■ WHAT YOU ARE ASKED TO DO
Exactly as written, set down every entry once more.

■ EXERCISE INPUT
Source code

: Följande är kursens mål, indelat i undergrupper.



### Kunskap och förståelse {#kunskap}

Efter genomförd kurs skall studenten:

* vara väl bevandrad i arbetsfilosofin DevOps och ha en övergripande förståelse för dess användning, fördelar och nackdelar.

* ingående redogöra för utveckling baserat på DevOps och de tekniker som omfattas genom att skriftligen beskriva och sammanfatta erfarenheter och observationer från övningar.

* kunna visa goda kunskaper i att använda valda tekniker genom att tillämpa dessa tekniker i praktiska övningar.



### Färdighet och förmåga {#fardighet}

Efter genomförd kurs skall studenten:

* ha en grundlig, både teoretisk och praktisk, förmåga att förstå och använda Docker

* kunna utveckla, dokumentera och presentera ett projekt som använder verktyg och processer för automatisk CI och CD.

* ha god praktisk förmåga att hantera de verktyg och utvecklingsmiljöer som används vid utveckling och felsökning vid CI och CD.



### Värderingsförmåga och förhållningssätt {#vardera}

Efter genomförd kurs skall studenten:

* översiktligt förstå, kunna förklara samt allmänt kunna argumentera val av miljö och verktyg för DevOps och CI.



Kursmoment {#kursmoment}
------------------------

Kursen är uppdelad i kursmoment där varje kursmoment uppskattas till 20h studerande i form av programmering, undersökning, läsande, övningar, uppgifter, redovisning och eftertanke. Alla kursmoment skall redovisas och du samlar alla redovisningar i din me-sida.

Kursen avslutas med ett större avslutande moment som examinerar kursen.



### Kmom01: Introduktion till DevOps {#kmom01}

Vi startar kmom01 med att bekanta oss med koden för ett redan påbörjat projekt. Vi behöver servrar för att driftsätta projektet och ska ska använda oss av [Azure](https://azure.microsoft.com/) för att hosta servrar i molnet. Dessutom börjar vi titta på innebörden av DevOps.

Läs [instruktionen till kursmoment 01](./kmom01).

■ ANSWER TO THIS TASK
Source code

: Följande är kursens mål, indelat i undergrupper.



### Kunskap och förståelse {#kunskap}

Efter genomförd kurs skall studenten:

* vara väl bevandrad i arbetsfilosofin DevOps och ha en övergripande förståelse för dess användning, fördelar och nackdelar.

* ingående redogöra för utveckling baserat på DevOps och de tekniker som omfattas genom att skriftligen beskriva och sammanfatta erfarenheter och observationer från övningar.

* kunna visa goda kunskaper i att använda valda tekniker genom att tillämpa dessa tekniker i praktiska övningar.



### Färdighet och förmåga {#fardighet}

Efter genomförd kurs skall studenten:

* ha en grundlig, både teoretisk och praktisk, förmåga att förstå och använda Docker

* kunna utveckla, dokumentera och presentera ett projekt som använder verktyg och processer för automatisk CI och CD.

* ha god praktisk förmåga att hantera de verktyg och utvecklingsmiljöer som används vid utveckling och felsökning vid CI och CD.



### Värderingsförmåga och förhållningssätt {#vardera}

Efter genomförd kurs skall studenten:

* översiktligt förstå, kunna förklara samt allmänt kunna argumentera val av miljö och verktyg för DevOps och CI.



Kursmoment {#kursmoment}
------------------------

Kursen är uppdelad i kursmoment där varje kursmoment uppskattas till 20h studerande i form av programmering, undersökning, läsande, övningar, uppgifter, redovisning och eftertanke. Alla kursmoment skall redovisas och du samlar alla redovisningar i din me-sida.

Kursen avslutas med ett större avslutande moment som examinerar kursen.



### Kmom01: Introduktion till DevOps {#kmom01}

Vi startar kmom01 med att bekanta oss med koden för ett redan påbörjat projekt. Vi behöver servrar för att driftsätta projektet och ska ska använda oss av [Azure](https://azure.microsoft.com/) för att hosta servrar i molnet. Dessutom börjar vi titta på innebörden av DevOps.

Läs [instruktionen till kursmoment 01](./kmom01).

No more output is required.